## [Action item]
Take every line from the data that has the word "pixel" in it.

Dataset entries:

====

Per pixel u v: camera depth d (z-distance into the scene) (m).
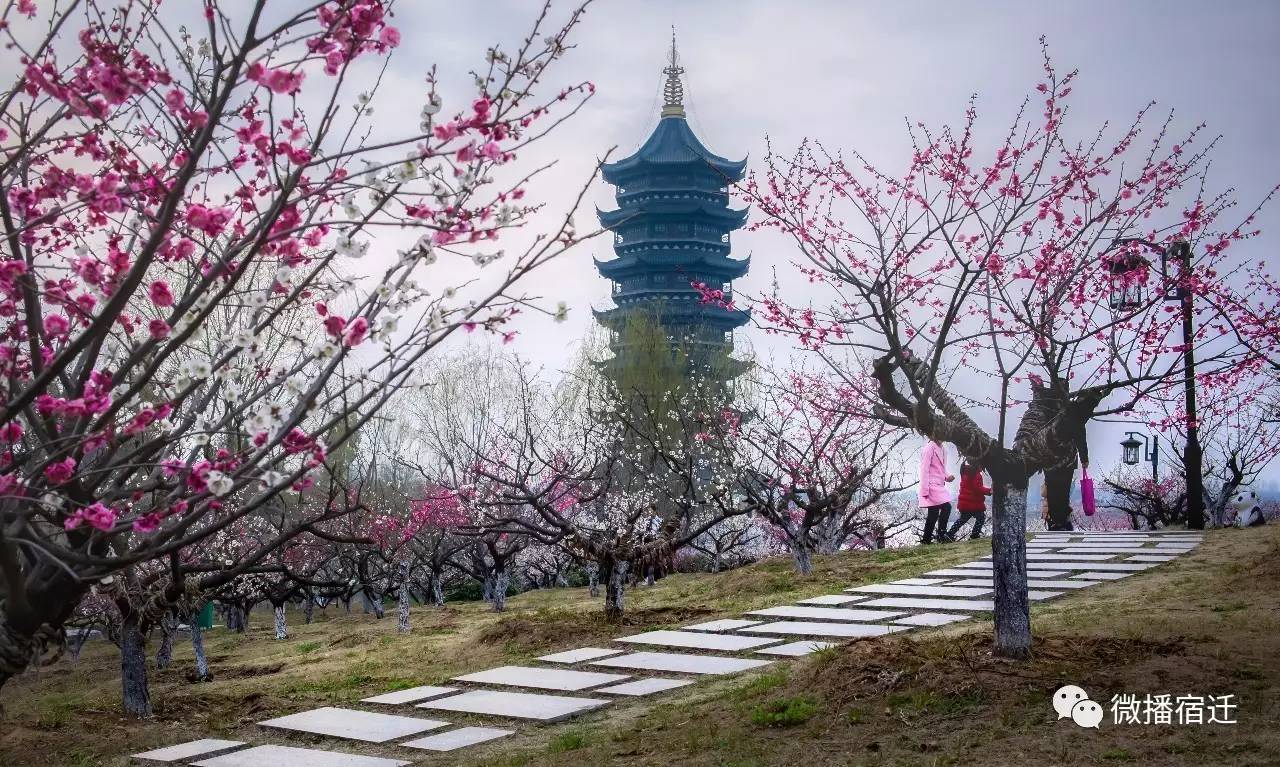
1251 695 8.40
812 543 24.17
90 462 6.25
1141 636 11.08
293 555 26.64
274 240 5.32
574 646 14.70
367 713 11.54
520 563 38.81
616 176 95.81
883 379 9.73
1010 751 7.63
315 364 6.43
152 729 12.06
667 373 51.75
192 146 4.98
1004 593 10.20
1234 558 17.55
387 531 26.22
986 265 9.03
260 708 12.83
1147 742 7.52
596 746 9.16
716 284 95.19
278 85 4.96
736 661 12.46
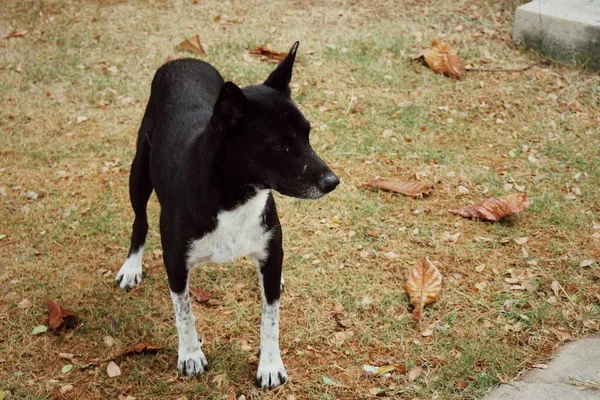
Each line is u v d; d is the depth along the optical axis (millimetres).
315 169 3303
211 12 5215
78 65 4715
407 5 5250
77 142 4312
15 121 4414
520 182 4094
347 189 4074
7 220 3986
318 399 3455
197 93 3617
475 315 3646
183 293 3447
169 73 3686
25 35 4957
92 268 3826
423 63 4676
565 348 3551
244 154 3289
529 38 4715
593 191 4039
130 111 4465
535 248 3846
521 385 3459
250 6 5293
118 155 4250
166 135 3529
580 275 3750
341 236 3902
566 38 4617
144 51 4793
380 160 4203
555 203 3994
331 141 4277
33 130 4375
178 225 3381
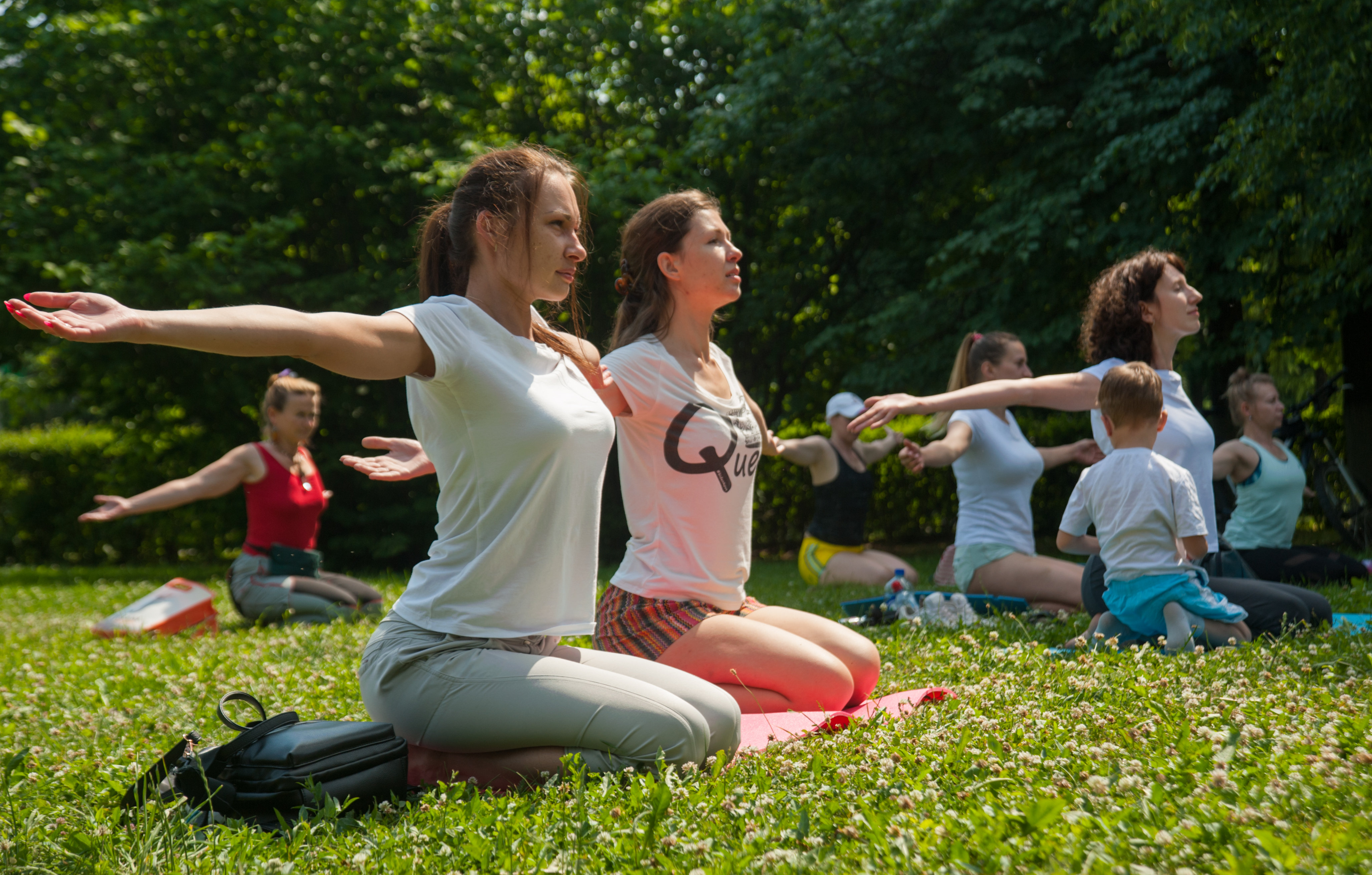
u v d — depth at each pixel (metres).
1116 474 4.28
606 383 3.23
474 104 14.07
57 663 5.20
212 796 2.28
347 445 13.98
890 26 11.11
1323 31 7.96
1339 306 9.43
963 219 12.32
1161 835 1.77
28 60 13.48
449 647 2.65
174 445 14.95
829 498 8.59
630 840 2.03
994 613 5.43
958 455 5.70
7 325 13.16
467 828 2.13
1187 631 4.00
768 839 1.98
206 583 11.64
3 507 16.94
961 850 1.79
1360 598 5.68
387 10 13.98
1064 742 2.54
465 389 2.58
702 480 3.44
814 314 14.59
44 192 13.19
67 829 2.25
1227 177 8.91
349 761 2.43
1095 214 10.19
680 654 3.38
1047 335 10.35
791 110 12.55
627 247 3.74
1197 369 9.80
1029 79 10.70
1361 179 8.12
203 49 13.73
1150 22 8.98
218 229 13.64
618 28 14.33
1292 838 1.82
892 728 2.80
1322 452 9.90
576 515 2.76
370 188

====

## [Response for this exercise]
Per pixel u v: camera depth d (z-distance into the scene) (m).
u v d — depth at each pixel (metres).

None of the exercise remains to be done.